Neben der Spekulation auf das "Transportmittel der Zukunft" standen zu dieser Zeit in England und den Vereinigten Staaten vor allem Aktien von Unternehmen aus der Baumwollindustrie bei Spekulanten hoch im Kurs. Wie bei den Eisenbahnaktien sorgten auch hier unglaubliche Kurssprünge dafür, dass immer mehr Anleger auf das Karussell aufsprangen und die Kurse in die Höhe schraubten.

Bereits im Mai 1836 hatte J. Poulett Thompson, der Präsident der englischen Handelskammer, die zunehmende Spekulationsgier in der Bevölkerung angeprangert. Doch seine Worte verhallten ebenso ohne Erfolg wie die Versuche der Behörden in Frankreich und Belgien durch ein Verbot der Notierung von Kursen kurzfristiger Schuldtitel den Spekulationsboom einzudämmen. Egal ob Amateure, Pensionäre oder Kleinbürger - jeder versuchte an das "schnelle Geld" zu kommen.

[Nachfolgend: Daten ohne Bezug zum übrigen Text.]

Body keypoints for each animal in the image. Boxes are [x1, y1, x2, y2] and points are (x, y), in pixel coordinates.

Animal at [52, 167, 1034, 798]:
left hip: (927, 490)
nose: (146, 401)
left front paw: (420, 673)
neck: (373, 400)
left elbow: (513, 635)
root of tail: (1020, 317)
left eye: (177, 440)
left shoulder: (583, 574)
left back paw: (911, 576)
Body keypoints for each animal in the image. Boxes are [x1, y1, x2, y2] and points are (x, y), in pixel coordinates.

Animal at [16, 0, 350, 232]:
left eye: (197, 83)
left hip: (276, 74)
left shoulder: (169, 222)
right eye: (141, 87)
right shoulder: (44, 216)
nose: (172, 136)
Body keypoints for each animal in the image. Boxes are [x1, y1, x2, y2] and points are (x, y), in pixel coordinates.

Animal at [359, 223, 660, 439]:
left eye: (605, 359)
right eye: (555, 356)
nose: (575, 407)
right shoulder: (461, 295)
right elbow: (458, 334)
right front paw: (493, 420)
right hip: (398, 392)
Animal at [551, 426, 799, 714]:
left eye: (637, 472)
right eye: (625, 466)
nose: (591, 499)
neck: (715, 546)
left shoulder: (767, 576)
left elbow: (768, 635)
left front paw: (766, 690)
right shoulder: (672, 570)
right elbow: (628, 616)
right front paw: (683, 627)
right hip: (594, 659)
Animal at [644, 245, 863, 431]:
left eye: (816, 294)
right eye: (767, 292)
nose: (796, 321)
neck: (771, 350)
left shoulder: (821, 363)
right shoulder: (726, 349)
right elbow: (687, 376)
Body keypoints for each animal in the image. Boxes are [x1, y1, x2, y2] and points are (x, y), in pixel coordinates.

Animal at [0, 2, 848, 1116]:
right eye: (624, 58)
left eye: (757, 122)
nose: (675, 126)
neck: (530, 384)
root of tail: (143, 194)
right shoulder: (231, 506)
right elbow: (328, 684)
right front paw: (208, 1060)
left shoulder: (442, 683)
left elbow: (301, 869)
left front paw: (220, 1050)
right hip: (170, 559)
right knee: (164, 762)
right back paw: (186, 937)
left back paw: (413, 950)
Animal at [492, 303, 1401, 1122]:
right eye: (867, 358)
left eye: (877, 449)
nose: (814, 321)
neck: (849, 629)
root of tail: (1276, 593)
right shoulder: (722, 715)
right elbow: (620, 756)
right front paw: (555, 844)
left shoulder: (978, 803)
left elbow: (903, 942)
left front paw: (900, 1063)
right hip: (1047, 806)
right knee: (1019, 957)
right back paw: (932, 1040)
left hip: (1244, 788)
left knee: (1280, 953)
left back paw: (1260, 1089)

Bonität spielt keine Rolle
Allerdings verfügten viele dieser Kleinanleger nicht über die nötigen flüssigen Mittel, um an der Börse zu spekulieren. Die Aufnahme eines Kredites schien deswegen oft der geeignete Ausweg. Die Zahl der Banken in Großbritannien war in den letzten Jahren vor dem Crash rapide angestiegen, weshalb praktisch jeder, der es wollte, auch einen Kredit bekam. Grund für den Zuwachs waren zwei bedeutende Gesetzesänderungen in den Jahren 1826 und 1833. Durch den "Country Bankers Act" von 1826 war zunächst das Monopol der Bank of England als Handelsbank für Wertpapiere außerhalb eines 65-Meilen-Radius um London gebrochen worden. Nach 1833 endete das Monopol schließlich vollständig. Die neuen Banken wurden mangels Großinvestoren in der Regel als Aktiengesellschaften gegründet, da nur so ausreichend Mittel für den Betrieb des Unternehmens aufgebracht werden konnten. Um möglichst schnell eine große Kundschaft zu bekommen, achteten viele Finanzinstitute allerdings nur wenig auf die Bonität des Antragstellers.